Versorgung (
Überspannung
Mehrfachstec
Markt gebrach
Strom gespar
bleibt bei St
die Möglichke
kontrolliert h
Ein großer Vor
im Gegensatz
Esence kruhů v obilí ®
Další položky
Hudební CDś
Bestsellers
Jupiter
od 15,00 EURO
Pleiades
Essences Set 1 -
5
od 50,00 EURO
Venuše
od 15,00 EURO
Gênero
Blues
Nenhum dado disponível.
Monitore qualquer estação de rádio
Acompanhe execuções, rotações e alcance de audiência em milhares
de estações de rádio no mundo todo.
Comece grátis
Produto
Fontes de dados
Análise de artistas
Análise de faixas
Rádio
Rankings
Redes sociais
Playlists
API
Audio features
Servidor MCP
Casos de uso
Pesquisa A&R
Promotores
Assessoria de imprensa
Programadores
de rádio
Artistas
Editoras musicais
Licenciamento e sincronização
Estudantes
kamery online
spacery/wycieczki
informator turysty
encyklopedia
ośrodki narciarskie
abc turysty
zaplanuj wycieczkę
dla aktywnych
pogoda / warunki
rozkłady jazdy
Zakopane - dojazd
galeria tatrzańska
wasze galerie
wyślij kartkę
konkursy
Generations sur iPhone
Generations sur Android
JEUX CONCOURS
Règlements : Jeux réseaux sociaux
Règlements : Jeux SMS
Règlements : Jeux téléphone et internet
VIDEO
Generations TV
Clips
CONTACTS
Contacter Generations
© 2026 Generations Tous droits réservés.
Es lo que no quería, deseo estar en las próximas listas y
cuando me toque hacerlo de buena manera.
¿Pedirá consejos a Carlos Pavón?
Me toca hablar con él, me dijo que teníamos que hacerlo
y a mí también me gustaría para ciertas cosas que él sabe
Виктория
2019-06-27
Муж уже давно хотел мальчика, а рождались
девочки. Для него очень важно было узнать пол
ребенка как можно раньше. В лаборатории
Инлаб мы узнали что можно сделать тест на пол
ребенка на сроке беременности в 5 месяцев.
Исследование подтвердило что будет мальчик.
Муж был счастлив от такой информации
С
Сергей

· · · · · · ·

__Instructions for the task__
Format every line of the data above as a numbered list, omitting blank lines.

__Solved problem__
1. Versorgung (
2. Überspannung
3. Mehrfachstec
4. Markt gebrach
5. Strom gespar
6. bleibt bei St
7. die Möglichke
8. kontrolliert h
9. Ein großer Vor
10. im Gegensatz
11. Esence kruhů v obilí ®
12. Další položky
13. Hudební CDś
14. Bestsellers
15. Jupiter
16. od 15,00 EURO
17. Pleiades
18. Essences Set 1 -
19. 5
20. od 50,00 EURO
21. Venuše
22. od 15,00 EURO
23. Gênero
24. Blues
25. Nenhum dado disponível.
26. Monitore qualquer estação de rádio
27. Acompanhe execuções, rotações e alcance de audiência em milhares
28. de estações de rádio no mundo todo.
29. Comece grátis
30. Produto
31. Fontes de dados
32. Análise de artistas
33. Análise de faixas
34. Rádio
35. Rankings
36. Redes sociais
37. Playlists
38. API
39. Audio features
40. Servidor MCP
41. Casos de uso
42. Pesquisa A&R
43. Promotores
44. Assessoria de imprensa
45. Programadores
46. de rádio
47. Artistas
48. Editoras musicais
49. Licenciamento e sincronização
50. Estudantes
51. kamery online
52. spacery/wycieczki
53. informator turysty
54. encyklopedia
55. ośrodki narciarskie
56. abc turysty
57. zaplanuj wycieczkę
58. dla aktywnych
59. pogoda / warunki
60. rozkłady jazdy
61. Zakopane - dojazd
62. galeria tatrzańska
63. wasze galerie
64. wyślij kartkę
65. konkursy
66. Generations sur iPhone
67. Generations sur Android
68. JEUX CONCOURS
69. Règlements : Jeux réseaux sociaux
70. Règlements : Jeux SMS
71. Règlements : Jeux téléphone et internet
72. VIDEO
73. Generations TV
74. Clips
75. CONTACTS
76. Contacter Generations
77. © 2026 Generations Tous droits réservés.
78. Es lo que no quería, deseo estar en las próximas listas y
79. cuando me toque hacerlo de buena manera.
80. ¿Pedirá consejos a Carlos Pavón?
81. Me toca hablar con él, me dijo que teníamos que hacerlo
82. y a mí también me gustaría para ciertas cosas que él sabe
83. Виктория
84. 2019-06-27
85. Муж уже давно хотел мальчика, а рождались
86. девочки. Для него очень важно было узнать пол
87. ребенка как можно раньше. В лаборатории
88. Инлаб мы узнали что можно сделать тест на пол
89. ребенка на сроке беременности в 5 месяцев.
90. Исследование подтвердило что будет мальчик.
91. Муж был счастлив от такой информации
92. С
93. Сергей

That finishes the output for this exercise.